Below is a simply implementation of weight decay

In [None]:
def calculate_loss(features: torch.Tensor, coefficients: torch.Tensor, targets: torch.Tensor, weight_decay: float) -> torch.Tensor:
    predictions = create_predictions(features, coefficients=coefficients)
    loss = torch.abs(predictions - targets).mean()
    wd_loss = loss + weight_decay * (coefficients ** 2).sum()
    return wd_loss

We also need to update the functions that call our calculate loss function to pass the weight decay value in.
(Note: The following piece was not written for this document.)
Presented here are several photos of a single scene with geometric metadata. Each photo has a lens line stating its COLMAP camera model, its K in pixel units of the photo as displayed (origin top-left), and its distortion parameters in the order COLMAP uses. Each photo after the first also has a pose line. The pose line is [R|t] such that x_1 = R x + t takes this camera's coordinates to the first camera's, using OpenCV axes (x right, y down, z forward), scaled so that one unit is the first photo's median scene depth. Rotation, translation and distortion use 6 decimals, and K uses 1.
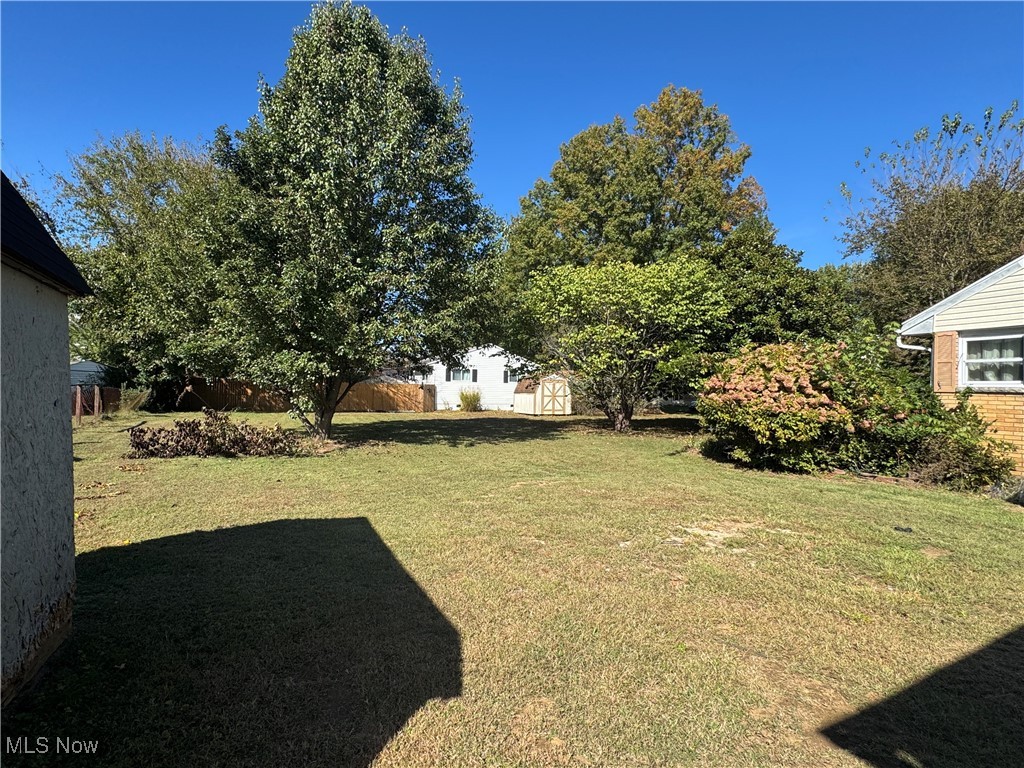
lens RADIAL K [[481.2, 0, 511.0], [0, 481.2, 385.1], [0, 0, 1]] dist [0.003921, -0.000991]
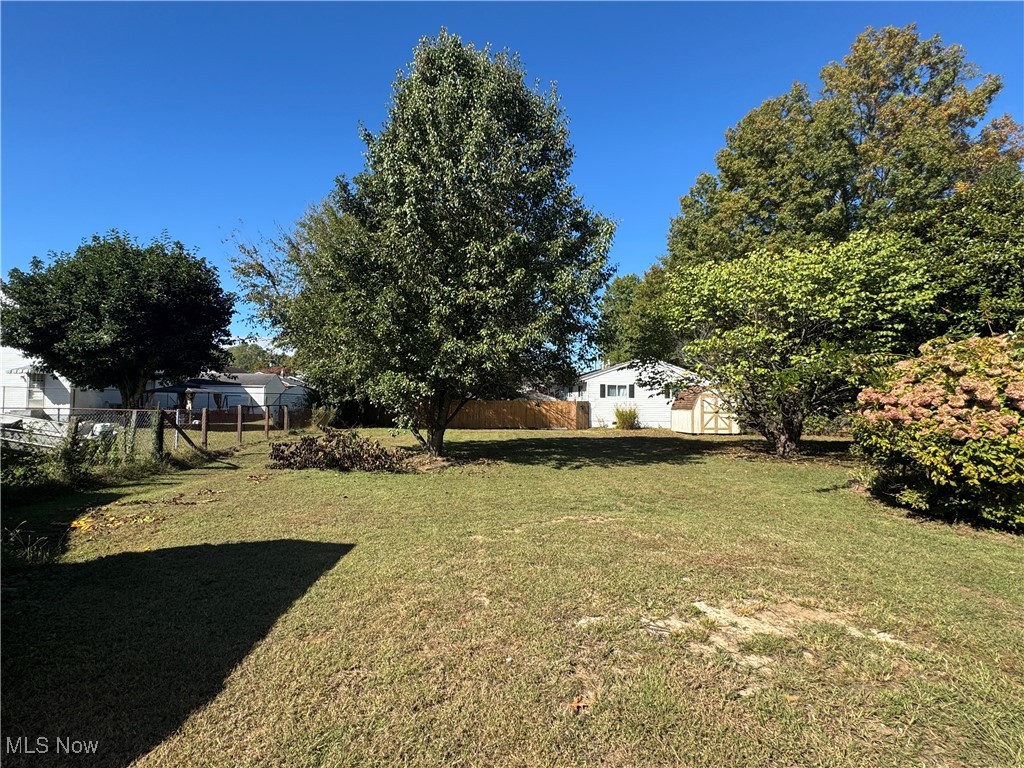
lens RADIAL K [[481.2, 0, 513.0], [0, 481.2, 384.6], [0, 0, 1]] dist [0.003921, -0.000991]
pose [[0.927942, -0.025708, -0.371837, 0.118976], [0.012688, 0.999219, -0.037421, -0.000333], [0.372508, 0.030007, 0.927544, 0.077993]]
I've also updated our loss printing so we can see both the validation loss and the loss.

When your loss goes down but your validation loss goes up this is usually a sign of overfitting.

In [None]:
def one_epoch(coefficients, learning_rate, weight_decay:float):
    loss = calculate_loss(training_features, coefficients, training_targets, weight_decay)
    loss.backward()
    with torch.no_grad():
        update_coefficients(coefficients, learning_rate=learning_rate)
        validaton_loss = calculate_loss(validation_features, coefficients, validation_targets, weight_decay)
        
    print(f"loss: {loss:.3f}, val_loss: {validaton_loss}", end=";\n")
    
def train_model(epoch_count=30, learning_rate=0.1, weight_decay:float=0.0):
    coefficients = generate_coefficients(training_features)
    for i in range(epoch_count):
        one_epoch(coefficients, learning_rate=learning_rate, weight_decay=weight_decay)
    return coefficients

In [None]:
coefficients = train_model(learning_rate=100, weight_decay=0.001)
calculate_accuracy(coefficients, features=validation_features)

In this case our results got worse, adding weight decay will make your model train less accurately but it's a good weapon to have in cases where your model is overfitting, this simple linear model that has relevant engineered features isn't going to overfit so our weight decay implementation is merely an example rather than an improvement here.